Interactive web application for easy model validation

To disseminate the models for public use, we containerized the pre-trained Cox-nnet model into a Docker-based web application using R shiny27. This allows the users to access the models easily through a local web interface and get prediction results quickly. This app contains two main panels: the individual prediction panel and the group prediction panel. Using pre-trained models, the individual prediction panel calculates the prognosis index (PI) score of a single new patient, marking its positions and percentiles in a distribution plot of PIs within the UM discovery cohort. The group panel takes in a group of new patients and returns predicted PIs and percentiles of their PIs in a table. The shiny app is available at http://garmiregroup.org/PE-delivery-predictor/app.

External validation using UF data

We validated the reduced models on a large external EHR dataset from the University of Florida. We extracted and processed the same features included in the baseline, full, EOPE-baseline and EOPE-full model (see “Methods”). The authors uploaded cleaned UF data to the shiny app described above, and the app automatically produced predicted values using the packaged models trained on UM dataset. The development and validation strictly followed the TRIPOD checklist (Supplementary Table 4).

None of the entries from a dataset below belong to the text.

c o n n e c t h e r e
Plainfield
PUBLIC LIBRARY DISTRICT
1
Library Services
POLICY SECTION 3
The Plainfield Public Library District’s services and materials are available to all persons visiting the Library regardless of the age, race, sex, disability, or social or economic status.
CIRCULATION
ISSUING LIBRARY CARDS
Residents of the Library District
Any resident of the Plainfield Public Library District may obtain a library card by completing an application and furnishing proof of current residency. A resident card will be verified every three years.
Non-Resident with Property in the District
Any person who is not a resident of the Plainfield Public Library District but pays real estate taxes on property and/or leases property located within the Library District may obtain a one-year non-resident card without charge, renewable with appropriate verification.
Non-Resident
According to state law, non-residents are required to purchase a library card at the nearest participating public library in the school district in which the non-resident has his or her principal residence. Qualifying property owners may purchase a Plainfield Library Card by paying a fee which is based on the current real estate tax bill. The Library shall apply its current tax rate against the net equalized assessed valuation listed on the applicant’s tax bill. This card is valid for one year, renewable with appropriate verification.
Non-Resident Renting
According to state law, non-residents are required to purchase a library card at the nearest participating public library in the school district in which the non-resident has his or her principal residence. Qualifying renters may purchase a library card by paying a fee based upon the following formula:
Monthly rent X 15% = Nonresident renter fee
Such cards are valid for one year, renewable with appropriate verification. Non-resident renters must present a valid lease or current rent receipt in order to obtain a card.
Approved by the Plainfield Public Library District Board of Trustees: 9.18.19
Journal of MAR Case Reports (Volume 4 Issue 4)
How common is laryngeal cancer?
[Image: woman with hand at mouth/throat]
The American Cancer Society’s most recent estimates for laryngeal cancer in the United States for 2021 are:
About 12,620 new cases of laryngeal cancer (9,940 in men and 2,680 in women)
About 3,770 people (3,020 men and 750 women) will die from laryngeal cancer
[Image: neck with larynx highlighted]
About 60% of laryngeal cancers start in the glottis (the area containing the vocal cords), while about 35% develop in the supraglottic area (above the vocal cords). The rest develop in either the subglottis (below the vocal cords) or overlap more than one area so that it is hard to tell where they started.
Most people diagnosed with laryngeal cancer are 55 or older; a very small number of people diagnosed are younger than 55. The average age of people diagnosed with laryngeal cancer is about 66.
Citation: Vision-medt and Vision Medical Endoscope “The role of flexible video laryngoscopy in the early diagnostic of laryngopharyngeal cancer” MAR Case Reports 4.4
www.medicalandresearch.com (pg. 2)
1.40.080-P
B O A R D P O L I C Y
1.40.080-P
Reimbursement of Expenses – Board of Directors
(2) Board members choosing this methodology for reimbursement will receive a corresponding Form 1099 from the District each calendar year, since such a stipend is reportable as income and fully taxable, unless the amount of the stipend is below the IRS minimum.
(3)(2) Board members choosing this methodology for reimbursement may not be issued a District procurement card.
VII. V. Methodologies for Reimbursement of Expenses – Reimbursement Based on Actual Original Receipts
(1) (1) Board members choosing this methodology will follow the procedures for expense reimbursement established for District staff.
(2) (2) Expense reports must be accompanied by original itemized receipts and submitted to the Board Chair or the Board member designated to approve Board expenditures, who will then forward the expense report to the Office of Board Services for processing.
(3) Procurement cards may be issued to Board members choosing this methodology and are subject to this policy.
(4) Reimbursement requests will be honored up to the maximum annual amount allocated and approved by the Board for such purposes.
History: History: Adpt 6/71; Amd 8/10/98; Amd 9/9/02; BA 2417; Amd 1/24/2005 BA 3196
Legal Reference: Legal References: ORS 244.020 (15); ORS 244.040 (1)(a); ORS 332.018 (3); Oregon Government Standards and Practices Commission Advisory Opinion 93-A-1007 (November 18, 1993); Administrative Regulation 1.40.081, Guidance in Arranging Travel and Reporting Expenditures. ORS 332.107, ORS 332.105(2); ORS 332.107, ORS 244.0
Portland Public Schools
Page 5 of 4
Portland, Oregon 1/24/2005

Estimate diagnosis-to-delivery time using maternal risk of adverse outcomes calculated from the fullPIERS model

The fullPIERS model is a model to predict the maternal risk of adverse outcomes in PE patients, yet it cannot effectively predict diagnosis-to-delivery time. To illustrate this, we calculated the maternal risk of adverse outcomes using the fullPIERS formula as reported by von Dadelszen et al.14, used this risk score to estimate the diagnosis-to-delivery time and compared its performance with our proposed model.

We estimated the probability of adverse outcomes (p) and calculated its concordance index with time from diagnosis to delivery for all PE patients and EOPE subsets, following the original paper. We also plotted the survival curves of high-risk (top 25%), middle-risk (25% - 75%) and low-risk (bottom 25%) groups for all PE and EOPE patients. One limitation is that we do not have chest pain/dyspnoea or SpO2 information collected, so we assume no patients have chest pain or dyspnoea and all patients have 97% SpO2, as instructed by the FullPIERs web calculator https://pre-empt.obgyn.ubc.ca/home-page/past-projects/fullpiers/.

Software

R 4.2.1 and Python were used for all analyses42,43. R package “dplyr”, “mice” were used in data preparation44,45. R package “shiny” and continuumio/anaconda3 Docker image were used to build an interactive web application27. Python version 3.9 and R version 4.2.1 are used to run the models in the Docker containers.

Reporting summary

Further information on research design is available in the Nature Portfolio Reporting Summary linked to this article.